Il governo Draghi si è avvalso per questi sei mesi del basso profilo e della sostanziale irrilevanza politica dei due partiti cardine del precedente governo, Pd e Cinque stelle. Nel caso del Partito democratico, il drammatico cambio di segreteria e l’arrivo del papa straniero Enrico Letta dalla cattività parigina (Avignone è stata declassata…) lo hanno lasciato in surplace. Il sostegno toto corde al governo non ha incontrato nell’opinione pubblica di sinistra lo stesso entusiasmo manifestato dal segretario.

Tuttavia, a forza di enfatizzare le scelte più chiaramente progressiste dell’esecutivo, dall’intervento sulle carceri alle difesa della laicità dello stato, dal riconoscimento di forme di sostegno al reddito dei più svantaggiati al richiamo ai valori all’antifascismo, la tenacia di Letta sta smuovendo una buona quota di scettici. Molti di più, però, ne deve smuovere il nuovo leader dei Cinque stelle.

Giuseppe Conte, finalmente insediato alla guida dei pentastellati, si trova impegnato su due fronti: convincere i suoi parlamentari a non mettersi di traverso rispetto alla navigazione di Draghi, e, al contempo , rassicurare la propria base elettorale che il M5S continua a rappresentare una alternativa all’establishment.
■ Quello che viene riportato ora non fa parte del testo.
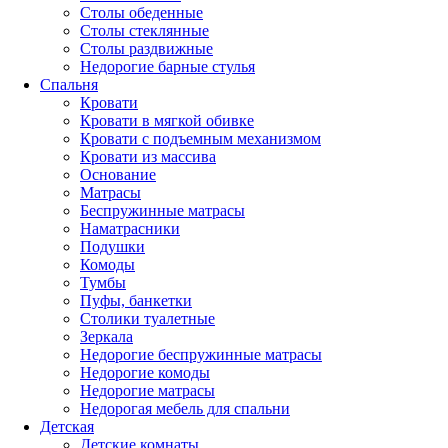
Столы обеденные
Столы стеклянные
Столы раздвижные
Недорогие барные стулья
Спальня
Кровати
Кровати в мягкой обивке
Кровати с подъемным механизмом
Кровати из массива
Основание
Матрасы
Беспружинные матрасы
Наматрасники
Подушки
Комоды
Тумбы
Пуфы, банкетки
Столики туалетные
Зеркала
Недорогие беспружинные матрасы
Недорогие комоды
Недорогие матрасы
Недорогая мебель для спальни
Детская
Детские комнаты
Un doppio salto mortale carpiato, per rimanere in clima di Olimpiadi. 

La prima parte dell’esercizio è più facile  per via della socializzazione politica degli eletti pentastellati alla vita istituzionale dopo molti anni trascorsi alla Camere. La seconda, invece, si presenta decisamente complessa. Perché riguarda l’identità e le prospettive del partito.
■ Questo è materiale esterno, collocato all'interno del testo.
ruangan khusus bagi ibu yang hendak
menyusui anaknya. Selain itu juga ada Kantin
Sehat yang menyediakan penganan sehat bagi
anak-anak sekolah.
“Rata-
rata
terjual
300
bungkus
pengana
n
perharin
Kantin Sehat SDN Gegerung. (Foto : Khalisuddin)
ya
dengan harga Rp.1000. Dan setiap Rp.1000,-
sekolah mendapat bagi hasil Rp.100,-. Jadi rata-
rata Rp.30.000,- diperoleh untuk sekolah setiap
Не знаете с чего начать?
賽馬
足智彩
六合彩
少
Il M5s aveva, ai suoi esordi,  un profilo da partito ecologista intessuto di visioni palingenetiche, data la sua estraneità alle dinamiche della politica istituzionale. Poi ha accentuato fino al parossismo la critica al “sistema”,  denunciando corruzioni e malversazioni politiche a 360 gradi e presentandosi come unica, vera, alternativa. Il successo è arrivato su questo terreno, quello dell’antipolitica, non sulle questioni ambientali. Ora l’orologio della politica si è messo a girare all’incontrario. 

L’ecologismo ha conquistato una priorità prima inimmaginabile e quindi i Cinque stelle, in linea di principio, ne sarebbero avvantaggianti in quanto  possono vantare una loro primazia su questo terreno. Ma per troppo tempo lo hanno relegato in un angolo a favore delle intemerate antipolitiche che gli hanno assicurato grandi consensi.

Quindi, l’esercizio d’alto equilibrismo di Conte sta nel guadagnare un ruolo nel governo insistendo sull’identità storica dell’ ecologismo grillino, opportunamente rinverdito con nuove competenze e, allo stesso tempo, nel mantenere connotati di alterità rispetto all’establishment per non perdere contatto con il proprio serbatoio elettorale.

Anche perché la diffidenza rispetto alla classe dirigente non si è azzerata con l’arrivo di Mario Draghi a Palazzo Chigi: circola ancora. E il successo di Giorgia Meloni lo conferma. Riportare nell’alveo pentastellato e, oggi nel centro-sinistra, parte di quel magma antipolitico è la sfida più ardua della nuova leadership del M5s.